Problem description: Decide whether each statement agrees with the text on the Stielhandgranate below, answering yes or no and quoting the words of the text that decide it. 1. Germany introduced the stick grenade in 1915. 2. The Kugelhandgranate was meant for use by all German infantry. 3. The first Mills bomb was widely distributed into general service in 1915.

Document text:
[Start of section]
Two First World War Stielhandgranaten alongside a vaguely similar Austro-Hungarian ceramic design. The front Stielhandgranate is the Model 1917, and the back Stielhandgranate is the Model 1916 with visible belt clips.
Cross-section of the later Model 1924 Stielhandgranate (the standard-issue grenade of the Wehrmacht) with unique steel rod-based fusing mechanism. (Translated from Original)

The Stielhandgranate (German for "stick hand grenade") was a German hand grenade distinguished by its wooden handle. It was a standard grenade for the German Empire during World War I, and Nazi Germany's Wehrmacht during World War II. Its distinctive appearance led to it being called a "stick grenade", or "potato masher" in British Army slang, and it remains one of the most easily recognized infantry weapons of the 20th century.[1][page needed]


Germany entered World War I with a single grenade type: a heavy 750-gram (26 oz) ball-shaped fragmentation grenade (Kugelhandgranate) for use only by pioneers in attacking fortifications. It was too heavy for regular battlefield use by untrained troops and not suitable for mass production. This left Germany without a standard-issue grenade and improvised designs similar to those of the British were used until a proper grenade could be supplied.[2]

Germany introduced the "stick grenade" in 1915, the second year of the conflict. Aside from its unusual appearance, the Stielhandgranate used a friction igniter system. This had been used in other German grenades, but was uncommon internationally.

During World War I, the Stielhandgranate, under the name M1915 (Model 1915), competed technologically with the British standard-issue Mills bomb series. The first Mills bomb – the grenade No. 5 Mk. 1 – was introduced the same year as the German Model 1915, but due to manufacturing delays it was not widely distributed into general service until 1916. Thus, there was a small period of time where German troops had large supplies of new Model 1915 grenades, while their British opponents only had a small number.

As World War I progressed, the Model 1915 Stielhandgranate was improved with various changes. These variants received designations such as the Model 1916 and the Model 1917.

Production variations[]

Model 1915 (M15)[]

Model 1915 Stielhandgranate
Grenade, stick (AM 613018-1).jpg
Place of originGerman Empire
Service history
In serviceGerman Empire (1915–1918)
[End of section]
Material provided:
[Start of section]
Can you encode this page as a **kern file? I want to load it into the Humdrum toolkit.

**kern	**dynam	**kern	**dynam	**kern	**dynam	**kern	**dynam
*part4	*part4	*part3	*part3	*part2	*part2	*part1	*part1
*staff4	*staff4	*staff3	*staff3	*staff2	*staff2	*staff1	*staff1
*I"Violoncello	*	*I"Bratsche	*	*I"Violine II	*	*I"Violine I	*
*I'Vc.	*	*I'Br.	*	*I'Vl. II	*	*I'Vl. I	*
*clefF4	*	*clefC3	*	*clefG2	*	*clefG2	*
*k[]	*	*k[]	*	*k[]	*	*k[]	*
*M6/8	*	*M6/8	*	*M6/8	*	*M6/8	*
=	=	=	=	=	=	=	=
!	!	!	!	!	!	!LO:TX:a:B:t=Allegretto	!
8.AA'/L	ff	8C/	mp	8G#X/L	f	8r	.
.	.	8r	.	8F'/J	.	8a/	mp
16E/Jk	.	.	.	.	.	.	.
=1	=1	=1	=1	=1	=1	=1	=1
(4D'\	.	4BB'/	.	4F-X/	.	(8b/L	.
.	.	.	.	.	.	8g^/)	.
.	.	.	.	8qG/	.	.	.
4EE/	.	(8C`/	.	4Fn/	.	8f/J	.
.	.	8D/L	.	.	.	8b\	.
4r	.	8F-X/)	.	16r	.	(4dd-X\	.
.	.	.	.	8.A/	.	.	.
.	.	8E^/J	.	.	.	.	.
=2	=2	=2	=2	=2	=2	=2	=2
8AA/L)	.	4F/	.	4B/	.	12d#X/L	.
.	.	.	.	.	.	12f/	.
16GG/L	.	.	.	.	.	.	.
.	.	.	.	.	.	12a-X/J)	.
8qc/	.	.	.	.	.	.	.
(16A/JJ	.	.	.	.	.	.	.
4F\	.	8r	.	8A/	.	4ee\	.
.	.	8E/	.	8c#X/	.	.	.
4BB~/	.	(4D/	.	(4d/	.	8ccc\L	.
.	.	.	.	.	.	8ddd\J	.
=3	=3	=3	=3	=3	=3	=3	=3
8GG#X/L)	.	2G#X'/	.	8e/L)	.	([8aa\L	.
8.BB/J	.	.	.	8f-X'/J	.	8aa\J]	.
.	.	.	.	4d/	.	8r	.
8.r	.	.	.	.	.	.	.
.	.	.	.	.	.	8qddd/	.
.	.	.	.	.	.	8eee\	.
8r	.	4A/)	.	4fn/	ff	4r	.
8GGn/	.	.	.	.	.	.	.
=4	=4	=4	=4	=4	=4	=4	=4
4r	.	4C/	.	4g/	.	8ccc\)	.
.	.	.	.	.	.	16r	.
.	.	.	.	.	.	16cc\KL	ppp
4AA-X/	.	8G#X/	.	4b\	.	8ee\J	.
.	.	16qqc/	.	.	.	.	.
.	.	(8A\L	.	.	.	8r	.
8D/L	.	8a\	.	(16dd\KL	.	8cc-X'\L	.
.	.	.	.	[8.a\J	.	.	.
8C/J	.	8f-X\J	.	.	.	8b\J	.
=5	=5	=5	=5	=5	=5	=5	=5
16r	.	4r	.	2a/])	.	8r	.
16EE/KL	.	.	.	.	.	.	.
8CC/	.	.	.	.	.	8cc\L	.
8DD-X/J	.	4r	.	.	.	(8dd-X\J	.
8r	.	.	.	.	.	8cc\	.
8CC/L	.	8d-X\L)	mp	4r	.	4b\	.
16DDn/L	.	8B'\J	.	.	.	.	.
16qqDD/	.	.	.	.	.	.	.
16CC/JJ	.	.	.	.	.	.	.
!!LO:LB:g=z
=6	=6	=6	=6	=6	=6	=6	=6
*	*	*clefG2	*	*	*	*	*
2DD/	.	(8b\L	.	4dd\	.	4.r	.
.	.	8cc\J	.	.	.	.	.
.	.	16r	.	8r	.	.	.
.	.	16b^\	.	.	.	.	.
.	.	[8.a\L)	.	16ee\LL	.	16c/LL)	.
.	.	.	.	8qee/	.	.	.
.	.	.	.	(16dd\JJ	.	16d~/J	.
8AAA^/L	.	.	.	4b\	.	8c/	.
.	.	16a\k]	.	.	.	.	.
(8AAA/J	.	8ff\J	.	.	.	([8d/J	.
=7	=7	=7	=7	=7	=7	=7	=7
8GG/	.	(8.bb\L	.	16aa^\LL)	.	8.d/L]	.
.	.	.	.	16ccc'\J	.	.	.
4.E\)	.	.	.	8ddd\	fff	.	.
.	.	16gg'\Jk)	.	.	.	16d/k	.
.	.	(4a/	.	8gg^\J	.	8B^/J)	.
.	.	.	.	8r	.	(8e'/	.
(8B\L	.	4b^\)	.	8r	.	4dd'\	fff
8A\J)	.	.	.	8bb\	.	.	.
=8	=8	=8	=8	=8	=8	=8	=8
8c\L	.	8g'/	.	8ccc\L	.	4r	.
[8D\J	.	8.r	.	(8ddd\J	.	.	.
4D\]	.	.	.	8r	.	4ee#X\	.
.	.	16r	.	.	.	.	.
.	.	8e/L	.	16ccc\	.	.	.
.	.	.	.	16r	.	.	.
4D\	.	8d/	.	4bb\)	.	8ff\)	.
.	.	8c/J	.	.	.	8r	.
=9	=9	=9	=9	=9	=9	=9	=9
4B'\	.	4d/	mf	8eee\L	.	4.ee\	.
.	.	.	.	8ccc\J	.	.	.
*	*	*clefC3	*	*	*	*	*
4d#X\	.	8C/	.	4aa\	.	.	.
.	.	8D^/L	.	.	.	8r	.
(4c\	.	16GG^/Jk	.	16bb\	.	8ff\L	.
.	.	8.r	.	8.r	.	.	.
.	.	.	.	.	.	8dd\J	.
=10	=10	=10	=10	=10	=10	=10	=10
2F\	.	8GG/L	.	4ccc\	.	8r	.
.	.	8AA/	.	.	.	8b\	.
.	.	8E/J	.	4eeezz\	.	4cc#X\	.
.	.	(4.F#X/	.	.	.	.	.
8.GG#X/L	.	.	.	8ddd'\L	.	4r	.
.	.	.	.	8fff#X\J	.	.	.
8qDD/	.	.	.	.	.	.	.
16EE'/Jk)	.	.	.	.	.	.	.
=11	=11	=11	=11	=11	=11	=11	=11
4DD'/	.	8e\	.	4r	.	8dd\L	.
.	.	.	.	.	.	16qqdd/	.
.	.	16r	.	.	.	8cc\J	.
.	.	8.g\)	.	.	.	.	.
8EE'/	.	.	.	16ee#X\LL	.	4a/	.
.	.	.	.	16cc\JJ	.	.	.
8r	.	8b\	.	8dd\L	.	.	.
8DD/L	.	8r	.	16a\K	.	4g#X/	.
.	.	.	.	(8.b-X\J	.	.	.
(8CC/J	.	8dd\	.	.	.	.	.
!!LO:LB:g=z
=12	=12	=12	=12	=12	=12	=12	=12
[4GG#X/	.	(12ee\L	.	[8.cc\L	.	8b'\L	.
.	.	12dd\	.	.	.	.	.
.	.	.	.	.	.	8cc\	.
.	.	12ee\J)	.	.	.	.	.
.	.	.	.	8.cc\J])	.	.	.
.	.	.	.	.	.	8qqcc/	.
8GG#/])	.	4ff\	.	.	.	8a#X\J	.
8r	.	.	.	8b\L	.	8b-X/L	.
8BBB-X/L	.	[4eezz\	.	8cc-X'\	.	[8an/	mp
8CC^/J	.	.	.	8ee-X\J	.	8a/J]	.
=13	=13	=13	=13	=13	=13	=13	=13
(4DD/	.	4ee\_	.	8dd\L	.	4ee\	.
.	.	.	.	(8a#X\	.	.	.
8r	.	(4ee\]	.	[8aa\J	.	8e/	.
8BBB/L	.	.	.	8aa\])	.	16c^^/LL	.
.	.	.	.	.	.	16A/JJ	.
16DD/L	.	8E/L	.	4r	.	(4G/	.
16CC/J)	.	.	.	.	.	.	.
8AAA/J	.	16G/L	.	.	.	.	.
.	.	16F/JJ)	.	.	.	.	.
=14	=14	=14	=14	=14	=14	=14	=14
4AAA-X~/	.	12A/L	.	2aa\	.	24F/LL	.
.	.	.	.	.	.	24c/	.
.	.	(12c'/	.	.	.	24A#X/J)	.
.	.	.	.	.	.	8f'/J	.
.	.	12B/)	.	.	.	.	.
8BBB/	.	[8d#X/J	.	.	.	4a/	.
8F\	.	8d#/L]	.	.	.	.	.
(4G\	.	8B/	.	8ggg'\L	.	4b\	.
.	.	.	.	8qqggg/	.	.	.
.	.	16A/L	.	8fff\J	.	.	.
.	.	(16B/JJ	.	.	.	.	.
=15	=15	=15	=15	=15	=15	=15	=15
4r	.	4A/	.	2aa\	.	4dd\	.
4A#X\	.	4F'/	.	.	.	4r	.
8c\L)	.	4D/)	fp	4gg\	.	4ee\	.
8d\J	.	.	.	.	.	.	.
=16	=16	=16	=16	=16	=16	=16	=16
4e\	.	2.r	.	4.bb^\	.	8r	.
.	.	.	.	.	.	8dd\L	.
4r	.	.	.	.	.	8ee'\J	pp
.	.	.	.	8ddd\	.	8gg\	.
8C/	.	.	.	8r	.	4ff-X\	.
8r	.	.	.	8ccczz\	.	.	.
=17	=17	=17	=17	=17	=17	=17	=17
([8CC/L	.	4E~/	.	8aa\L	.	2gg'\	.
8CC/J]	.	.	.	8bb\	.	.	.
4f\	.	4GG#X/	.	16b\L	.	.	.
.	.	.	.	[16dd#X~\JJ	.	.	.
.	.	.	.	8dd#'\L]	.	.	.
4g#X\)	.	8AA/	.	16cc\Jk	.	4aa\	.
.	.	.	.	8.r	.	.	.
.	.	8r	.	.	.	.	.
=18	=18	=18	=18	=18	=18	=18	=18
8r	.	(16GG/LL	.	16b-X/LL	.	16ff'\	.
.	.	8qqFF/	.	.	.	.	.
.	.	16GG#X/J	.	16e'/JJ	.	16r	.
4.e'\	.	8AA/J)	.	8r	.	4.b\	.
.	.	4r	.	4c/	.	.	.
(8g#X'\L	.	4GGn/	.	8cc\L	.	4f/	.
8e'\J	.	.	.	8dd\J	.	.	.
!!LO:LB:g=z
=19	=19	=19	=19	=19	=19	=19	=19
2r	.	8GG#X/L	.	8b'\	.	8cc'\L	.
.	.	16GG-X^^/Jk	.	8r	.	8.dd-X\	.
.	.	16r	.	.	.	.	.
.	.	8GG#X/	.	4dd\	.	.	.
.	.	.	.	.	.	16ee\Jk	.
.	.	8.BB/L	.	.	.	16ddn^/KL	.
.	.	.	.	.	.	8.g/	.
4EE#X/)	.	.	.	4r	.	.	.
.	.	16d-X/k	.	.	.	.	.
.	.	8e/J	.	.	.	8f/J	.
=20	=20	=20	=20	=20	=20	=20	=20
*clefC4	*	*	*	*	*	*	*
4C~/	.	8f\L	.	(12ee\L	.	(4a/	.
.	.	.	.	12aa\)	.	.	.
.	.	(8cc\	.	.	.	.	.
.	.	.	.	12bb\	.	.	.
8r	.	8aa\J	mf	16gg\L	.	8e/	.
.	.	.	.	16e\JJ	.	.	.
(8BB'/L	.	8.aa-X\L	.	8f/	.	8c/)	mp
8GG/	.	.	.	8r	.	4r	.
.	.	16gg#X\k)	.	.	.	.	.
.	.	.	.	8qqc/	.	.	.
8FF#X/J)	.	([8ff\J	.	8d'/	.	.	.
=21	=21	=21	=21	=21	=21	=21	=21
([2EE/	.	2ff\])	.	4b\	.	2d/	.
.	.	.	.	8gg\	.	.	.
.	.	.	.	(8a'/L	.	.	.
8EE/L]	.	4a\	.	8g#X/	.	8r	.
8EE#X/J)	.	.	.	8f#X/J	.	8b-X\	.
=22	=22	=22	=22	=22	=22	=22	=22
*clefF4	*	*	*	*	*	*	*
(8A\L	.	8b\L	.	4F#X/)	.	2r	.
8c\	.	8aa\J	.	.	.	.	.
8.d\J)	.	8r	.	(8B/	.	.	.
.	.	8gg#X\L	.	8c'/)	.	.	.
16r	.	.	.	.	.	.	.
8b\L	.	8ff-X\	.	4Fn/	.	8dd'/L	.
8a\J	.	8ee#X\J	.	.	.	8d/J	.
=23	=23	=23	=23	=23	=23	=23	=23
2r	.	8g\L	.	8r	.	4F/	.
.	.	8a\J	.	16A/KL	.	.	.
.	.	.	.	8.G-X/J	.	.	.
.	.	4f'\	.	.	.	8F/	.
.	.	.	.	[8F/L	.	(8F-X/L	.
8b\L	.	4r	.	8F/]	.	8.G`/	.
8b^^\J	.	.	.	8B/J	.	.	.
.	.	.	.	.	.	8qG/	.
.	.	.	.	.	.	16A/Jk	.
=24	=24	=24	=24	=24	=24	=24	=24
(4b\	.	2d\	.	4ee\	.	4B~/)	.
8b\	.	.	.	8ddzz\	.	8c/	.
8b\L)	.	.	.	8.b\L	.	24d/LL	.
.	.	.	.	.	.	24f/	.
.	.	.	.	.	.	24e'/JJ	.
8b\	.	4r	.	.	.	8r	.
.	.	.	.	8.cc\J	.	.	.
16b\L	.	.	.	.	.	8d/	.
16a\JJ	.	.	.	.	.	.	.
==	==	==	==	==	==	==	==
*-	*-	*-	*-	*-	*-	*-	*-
[End of section]
Exercise answer:
1. Yes: "Germany introduced the "stick grenade" in 1915, the second year of the conflict."
2. No: "for use only by pioneers in attacking fortifications."
3. No: "it was not widely distributed into general service until 1916."